Citadel Set to Make Bank on Meme Stock Resurgence

Ken Griffin’s hedge fund owns both Bed Bath & Beyond and AMC, which have spiked in recent days.

Emily Elconin, Jeenah Moon/Bloomberg

Emily Elconin, Jeenah Moon/Bloomberg

Meme stocks are back — and this time around Ken Griffin’s Citadel Advisors is on the same side as the retail investors who are pushing the stocks higher.

In recent weeks, shares in companies like GameStop, AMC Entertainment, and Bed Bath & Beyond have jumped on retail buying. At the end of June, some of the biggest owners of those stocks were hedge funds Citadel Advisors, Coatue Management, Mason Capital and Millennium Management.

Citadel appears to be the hedge fund winner in this latest meme stock rally, which is being led by Bed Bath & Beyond. As of June 30, Citadel owned 2,305,711 shares of the struggling retailer — increasing its position by some 5,676 percent during the quarter, according to Nasdaq. Since then, the stock’s price has shot up, going from around $5 to almost $25 per share, meaning Citadel would have made more than $46 million on the position if it had not changed since the quarter’s end.

Shares of Bed Bath & Beyond soared about 30 percent Tuesday amid several trading halts due to the spike in activity, which was boosted by the news that GameStop Chairman Ryan Cohen bought more call options on the struggling retailer. The stock rose another 12 percent on Wednesday, and is up about 400 percent since late July, with a record 1.14 billion shares traded, according to Bloomberg. (When Cohen revealed plans to sell his stake after the market closed on Wednesday, the stock fell 20 percent in after hours trading.)

Of the three stocks, Bed Bath & Beyond is the most susceptible to a short squeeze of the kind that led to the original meme stock rally in January 2021. Of the three stocks, Bed Bath & Beyond now has the largest short interest, which S3Partners calculates at 55.23 percent of the float. This year, shorts are down more than $500 million in Bed Bath & Beyond, according to S3 Partners, which said in a report Wednesday that it expects the “short squeeze to continue as mark-to-market losses continue to mount,” with “more new short sellers getting in at these higher stock prices looking for a whipsaw of stock prices down.”

Meanwhile, short interest in both AMC and GameStop has receded from the highs that led to the original meme stock rally, but is still substantial. The short interest in AMC is almost 18 percent of the float, according to S3 Partners.

Hedge funds have also been bulking up their long holdings of both meme stocks, according to quarterly 13F filings with the Securities and Exchange Commission. Millennium was the seventh largest AMC holder as of June 30, boosting its position by more than 200 percent during the quarter. Coatue also added to its stake in in AMC, which gained 46 percent over the past month.

Although its position is smaller than the other hedge funds, Citadel boosted its holding in AMC by some 657 percent during the quarter — putting Griffin’s hedge fund squarely on the same side as the AMC investors who have trolled him on Twitter and elsewhere.
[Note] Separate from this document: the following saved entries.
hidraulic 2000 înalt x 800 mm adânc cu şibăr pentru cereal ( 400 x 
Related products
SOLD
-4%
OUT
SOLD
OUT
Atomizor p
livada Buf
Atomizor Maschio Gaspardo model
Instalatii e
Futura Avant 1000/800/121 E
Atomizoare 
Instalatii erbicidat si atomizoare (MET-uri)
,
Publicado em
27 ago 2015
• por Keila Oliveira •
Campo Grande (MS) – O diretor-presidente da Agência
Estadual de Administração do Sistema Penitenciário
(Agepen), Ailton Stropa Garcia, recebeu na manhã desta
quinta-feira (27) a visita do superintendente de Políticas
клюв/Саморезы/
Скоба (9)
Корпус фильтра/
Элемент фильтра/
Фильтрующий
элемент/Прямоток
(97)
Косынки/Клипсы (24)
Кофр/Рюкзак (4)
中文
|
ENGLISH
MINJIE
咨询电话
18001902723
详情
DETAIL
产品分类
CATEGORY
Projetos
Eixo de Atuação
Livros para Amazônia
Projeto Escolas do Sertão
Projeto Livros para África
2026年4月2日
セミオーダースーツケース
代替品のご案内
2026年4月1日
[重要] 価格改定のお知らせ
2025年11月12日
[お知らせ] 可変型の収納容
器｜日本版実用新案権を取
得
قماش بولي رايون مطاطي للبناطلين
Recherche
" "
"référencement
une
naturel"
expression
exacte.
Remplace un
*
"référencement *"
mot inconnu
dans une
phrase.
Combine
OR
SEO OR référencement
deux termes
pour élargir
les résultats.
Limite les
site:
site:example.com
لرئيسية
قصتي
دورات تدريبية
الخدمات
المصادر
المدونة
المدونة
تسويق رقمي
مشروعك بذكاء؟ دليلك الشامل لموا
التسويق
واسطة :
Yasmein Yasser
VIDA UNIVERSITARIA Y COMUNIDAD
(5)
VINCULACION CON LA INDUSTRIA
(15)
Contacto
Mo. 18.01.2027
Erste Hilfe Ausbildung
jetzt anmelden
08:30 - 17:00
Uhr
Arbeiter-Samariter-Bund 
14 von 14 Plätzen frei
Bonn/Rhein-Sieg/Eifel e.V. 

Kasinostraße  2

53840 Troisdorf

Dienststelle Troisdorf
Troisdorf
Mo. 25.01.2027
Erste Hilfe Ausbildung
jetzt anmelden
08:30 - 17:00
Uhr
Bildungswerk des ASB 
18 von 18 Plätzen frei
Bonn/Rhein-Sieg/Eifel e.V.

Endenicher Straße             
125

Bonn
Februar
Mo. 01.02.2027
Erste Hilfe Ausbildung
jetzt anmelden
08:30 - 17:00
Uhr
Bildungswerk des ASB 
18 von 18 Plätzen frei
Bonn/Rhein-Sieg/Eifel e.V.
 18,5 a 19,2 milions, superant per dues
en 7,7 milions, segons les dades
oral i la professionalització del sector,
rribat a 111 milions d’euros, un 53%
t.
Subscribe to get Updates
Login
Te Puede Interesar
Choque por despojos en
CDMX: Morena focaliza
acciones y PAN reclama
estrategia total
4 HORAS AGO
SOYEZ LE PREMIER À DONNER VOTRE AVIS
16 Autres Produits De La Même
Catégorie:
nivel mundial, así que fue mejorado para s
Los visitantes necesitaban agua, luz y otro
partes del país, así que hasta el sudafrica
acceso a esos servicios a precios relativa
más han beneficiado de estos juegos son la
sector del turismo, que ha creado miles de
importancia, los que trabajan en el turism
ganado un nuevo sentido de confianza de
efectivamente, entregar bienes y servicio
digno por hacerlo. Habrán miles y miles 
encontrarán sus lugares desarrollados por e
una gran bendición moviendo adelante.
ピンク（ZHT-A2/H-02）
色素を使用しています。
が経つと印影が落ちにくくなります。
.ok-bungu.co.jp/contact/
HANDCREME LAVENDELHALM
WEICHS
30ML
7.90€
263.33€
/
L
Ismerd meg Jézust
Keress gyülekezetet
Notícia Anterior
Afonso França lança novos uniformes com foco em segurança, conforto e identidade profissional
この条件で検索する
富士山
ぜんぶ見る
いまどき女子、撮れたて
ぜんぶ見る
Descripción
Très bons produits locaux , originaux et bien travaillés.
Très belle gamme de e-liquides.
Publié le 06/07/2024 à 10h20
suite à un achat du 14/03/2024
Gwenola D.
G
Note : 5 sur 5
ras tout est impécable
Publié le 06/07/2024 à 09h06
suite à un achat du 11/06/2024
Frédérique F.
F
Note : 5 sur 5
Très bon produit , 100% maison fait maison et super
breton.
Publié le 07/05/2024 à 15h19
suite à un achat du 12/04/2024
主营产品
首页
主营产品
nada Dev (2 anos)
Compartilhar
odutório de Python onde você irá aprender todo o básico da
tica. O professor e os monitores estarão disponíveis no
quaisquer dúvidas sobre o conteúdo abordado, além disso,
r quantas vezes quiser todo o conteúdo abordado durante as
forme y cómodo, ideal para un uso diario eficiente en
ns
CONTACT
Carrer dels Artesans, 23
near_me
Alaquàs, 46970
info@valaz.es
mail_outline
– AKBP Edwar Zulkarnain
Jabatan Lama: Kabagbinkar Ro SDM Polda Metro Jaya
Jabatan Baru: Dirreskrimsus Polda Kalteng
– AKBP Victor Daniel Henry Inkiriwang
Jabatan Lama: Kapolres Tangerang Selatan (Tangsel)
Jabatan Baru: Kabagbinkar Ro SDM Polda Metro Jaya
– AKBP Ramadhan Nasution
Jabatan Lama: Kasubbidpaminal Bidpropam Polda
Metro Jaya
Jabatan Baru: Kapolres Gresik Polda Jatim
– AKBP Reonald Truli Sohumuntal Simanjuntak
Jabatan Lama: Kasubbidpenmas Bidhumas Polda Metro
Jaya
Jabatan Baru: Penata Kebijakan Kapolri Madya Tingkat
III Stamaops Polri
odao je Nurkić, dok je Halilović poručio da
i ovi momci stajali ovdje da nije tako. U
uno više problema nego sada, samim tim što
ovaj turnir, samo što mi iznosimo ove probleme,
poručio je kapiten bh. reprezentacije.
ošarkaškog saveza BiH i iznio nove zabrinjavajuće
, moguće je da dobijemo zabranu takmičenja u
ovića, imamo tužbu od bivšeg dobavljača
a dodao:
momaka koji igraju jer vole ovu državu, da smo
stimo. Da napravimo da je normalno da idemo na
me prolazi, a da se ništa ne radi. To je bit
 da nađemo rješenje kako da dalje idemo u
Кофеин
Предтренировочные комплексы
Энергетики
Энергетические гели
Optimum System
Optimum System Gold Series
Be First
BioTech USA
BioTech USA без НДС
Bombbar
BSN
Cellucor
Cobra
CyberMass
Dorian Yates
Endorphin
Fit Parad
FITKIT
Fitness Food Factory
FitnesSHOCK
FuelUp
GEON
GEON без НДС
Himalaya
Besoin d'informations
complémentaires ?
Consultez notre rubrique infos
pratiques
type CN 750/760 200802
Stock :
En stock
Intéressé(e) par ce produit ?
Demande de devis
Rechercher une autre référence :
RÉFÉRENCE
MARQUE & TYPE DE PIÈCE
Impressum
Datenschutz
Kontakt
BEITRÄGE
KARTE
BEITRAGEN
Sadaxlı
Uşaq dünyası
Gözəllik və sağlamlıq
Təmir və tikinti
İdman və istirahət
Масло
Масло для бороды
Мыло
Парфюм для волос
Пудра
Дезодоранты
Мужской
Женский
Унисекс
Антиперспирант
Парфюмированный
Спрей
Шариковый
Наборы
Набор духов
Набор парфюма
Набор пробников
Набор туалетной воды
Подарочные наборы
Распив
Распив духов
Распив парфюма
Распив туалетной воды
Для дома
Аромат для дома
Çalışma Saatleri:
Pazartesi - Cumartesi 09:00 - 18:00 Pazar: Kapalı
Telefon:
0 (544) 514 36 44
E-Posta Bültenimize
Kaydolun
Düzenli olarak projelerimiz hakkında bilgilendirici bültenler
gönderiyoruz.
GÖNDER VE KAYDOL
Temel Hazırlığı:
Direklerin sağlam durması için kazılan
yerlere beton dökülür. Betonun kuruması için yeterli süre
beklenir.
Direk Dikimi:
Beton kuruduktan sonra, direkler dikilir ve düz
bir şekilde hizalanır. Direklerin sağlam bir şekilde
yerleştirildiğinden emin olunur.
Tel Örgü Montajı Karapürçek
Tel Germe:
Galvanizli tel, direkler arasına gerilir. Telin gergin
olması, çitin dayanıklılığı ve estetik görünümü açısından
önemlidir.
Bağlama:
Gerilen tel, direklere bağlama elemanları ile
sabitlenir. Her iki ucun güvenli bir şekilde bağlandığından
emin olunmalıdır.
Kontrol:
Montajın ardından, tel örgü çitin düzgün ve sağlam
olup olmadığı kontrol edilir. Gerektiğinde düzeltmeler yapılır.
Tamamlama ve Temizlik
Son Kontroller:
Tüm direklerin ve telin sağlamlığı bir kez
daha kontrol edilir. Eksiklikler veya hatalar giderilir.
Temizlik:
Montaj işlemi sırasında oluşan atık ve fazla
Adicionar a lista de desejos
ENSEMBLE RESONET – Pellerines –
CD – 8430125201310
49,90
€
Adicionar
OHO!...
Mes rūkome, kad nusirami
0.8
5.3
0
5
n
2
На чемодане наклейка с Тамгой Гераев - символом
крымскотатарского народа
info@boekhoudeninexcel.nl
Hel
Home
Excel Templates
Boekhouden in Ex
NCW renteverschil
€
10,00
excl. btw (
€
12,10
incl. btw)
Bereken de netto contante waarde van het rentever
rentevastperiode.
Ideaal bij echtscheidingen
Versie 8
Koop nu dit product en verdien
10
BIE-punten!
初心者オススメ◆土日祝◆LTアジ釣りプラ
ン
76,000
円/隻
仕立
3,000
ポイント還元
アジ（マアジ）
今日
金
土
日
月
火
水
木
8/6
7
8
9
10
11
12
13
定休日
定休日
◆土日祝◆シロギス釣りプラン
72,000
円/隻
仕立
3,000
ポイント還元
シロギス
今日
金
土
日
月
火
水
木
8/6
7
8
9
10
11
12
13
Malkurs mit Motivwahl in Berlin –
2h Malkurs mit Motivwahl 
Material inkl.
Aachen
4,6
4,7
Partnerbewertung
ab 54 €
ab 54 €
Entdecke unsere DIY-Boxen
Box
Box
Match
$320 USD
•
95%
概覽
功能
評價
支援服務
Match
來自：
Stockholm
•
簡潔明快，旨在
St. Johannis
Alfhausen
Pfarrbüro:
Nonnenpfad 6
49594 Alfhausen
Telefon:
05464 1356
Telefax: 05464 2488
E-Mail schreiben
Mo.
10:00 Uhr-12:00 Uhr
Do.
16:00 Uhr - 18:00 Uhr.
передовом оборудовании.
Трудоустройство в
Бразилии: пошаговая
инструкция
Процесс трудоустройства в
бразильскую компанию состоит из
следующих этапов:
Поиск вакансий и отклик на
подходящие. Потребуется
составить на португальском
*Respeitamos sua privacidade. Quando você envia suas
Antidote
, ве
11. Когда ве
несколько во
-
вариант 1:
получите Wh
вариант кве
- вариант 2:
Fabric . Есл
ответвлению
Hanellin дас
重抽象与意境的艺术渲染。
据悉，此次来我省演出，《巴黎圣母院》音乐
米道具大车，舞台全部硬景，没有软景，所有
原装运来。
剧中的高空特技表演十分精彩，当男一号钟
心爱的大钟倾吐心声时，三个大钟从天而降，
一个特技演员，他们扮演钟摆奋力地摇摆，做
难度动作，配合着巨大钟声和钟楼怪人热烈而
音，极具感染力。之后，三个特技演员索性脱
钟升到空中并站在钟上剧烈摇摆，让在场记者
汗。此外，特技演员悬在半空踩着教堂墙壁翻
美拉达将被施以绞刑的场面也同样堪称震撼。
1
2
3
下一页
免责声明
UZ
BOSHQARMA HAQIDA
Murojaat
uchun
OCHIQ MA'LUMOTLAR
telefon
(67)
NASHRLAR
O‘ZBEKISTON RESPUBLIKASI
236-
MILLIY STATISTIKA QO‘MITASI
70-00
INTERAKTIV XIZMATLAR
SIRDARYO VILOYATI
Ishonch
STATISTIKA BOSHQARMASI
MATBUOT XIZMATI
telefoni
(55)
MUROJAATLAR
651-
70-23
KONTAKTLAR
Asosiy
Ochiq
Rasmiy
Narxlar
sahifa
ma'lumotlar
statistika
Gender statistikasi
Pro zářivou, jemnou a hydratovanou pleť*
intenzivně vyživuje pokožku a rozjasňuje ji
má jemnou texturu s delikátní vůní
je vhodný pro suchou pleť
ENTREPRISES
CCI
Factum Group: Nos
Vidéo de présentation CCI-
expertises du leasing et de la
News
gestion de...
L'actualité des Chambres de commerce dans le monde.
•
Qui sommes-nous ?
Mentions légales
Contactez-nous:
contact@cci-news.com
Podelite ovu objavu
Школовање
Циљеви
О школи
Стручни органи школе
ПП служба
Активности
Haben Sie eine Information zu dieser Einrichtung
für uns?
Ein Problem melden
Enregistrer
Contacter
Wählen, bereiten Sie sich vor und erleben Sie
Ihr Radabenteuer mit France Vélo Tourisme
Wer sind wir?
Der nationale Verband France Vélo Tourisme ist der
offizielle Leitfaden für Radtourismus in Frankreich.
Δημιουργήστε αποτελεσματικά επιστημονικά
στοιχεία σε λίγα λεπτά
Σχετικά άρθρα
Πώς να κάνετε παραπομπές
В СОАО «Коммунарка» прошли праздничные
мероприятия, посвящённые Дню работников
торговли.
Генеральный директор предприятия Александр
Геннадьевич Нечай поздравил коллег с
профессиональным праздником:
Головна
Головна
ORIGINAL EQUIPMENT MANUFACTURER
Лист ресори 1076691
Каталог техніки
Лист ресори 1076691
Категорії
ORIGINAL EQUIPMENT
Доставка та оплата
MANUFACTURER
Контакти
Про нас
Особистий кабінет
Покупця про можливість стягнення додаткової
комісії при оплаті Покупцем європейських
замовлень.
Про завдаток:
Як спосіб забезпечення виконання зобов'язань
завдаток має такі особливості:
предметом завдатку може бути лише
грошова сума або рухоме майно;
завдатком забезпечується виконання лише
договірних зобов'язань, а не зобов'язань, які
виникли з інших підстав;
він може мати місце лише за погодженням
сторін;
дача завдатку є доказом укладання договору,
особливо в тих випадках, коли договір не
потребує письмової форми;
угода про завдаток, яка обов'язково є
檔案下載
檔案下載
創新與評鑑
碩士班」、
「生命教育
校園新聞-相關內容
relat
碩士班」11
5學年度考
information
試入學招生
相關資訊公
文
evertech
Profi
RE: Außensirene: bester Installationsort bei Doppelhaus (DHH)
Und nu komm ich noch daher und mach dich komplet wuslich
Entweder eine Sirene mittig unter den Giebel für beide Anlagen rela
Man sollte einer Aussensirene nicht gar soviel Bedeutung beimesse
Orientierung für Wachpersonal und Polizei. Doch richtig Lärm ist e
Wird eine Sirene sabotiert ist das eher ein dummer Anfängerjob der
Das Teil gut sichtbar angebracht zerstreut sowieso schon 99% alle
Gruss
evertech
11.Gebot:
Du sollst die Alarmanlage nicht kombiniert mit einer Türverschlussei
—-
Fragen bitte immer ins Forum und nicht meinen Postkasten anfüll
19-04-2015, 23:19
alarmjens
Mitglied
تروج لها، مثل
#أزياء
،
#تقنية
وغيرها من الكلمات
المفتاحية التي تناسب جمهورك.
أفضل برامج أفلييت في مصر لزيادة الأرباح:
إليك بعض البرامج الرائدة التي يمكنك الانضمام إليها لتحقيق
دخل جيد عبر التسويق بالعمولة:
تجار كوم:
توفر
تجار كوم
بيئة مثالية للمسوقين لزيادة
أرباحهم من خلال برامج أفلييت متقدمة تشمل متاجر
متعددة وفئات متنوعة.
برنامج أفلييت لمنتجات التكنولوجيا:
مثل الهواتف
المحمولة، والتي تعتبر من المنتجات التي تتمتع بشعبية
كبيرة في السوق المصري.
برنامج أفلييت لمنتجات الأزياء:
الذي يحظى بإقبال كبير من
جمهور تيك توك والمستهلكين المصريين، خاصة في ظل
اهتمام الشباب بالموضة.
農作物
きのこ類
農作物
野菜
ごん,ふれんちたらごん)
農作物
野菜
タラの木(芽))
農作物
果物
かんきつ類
“I don’t believe for a second he is on our side,” said AMC and GameStop investor Katherine Larsen, who has led many of the attacks on Griffin, when told that Citadel was long AMC.

Retail investors have blamed Citadel Securities, which bought retail order flow from RobinHood, for the trading halts of the meme stocks last January. Griffin has repeatedly denied having any role in the halts, the SEC found no evidence suggesting otherwise, and a federal judge threw out a lawsuit against Citadel Securities and others that made similar allegations.

In addition to Bed Bath and Beyond and AMC, the OG meme stock — GameStop — is up 16 percent over the past month, and about 28 percent since its July bottom. It still has a fairly sizable short interest of about 22 percent of the float, according to S3 Partners.

The big hedge fund winner in GameStop now is Mason Capital, which was its fourth largest shareholder as of June 30. Coatue was also a substantial owner.

Citadel, Coatue, and MIllenium declined to comment. Mason did not get back to II by press time.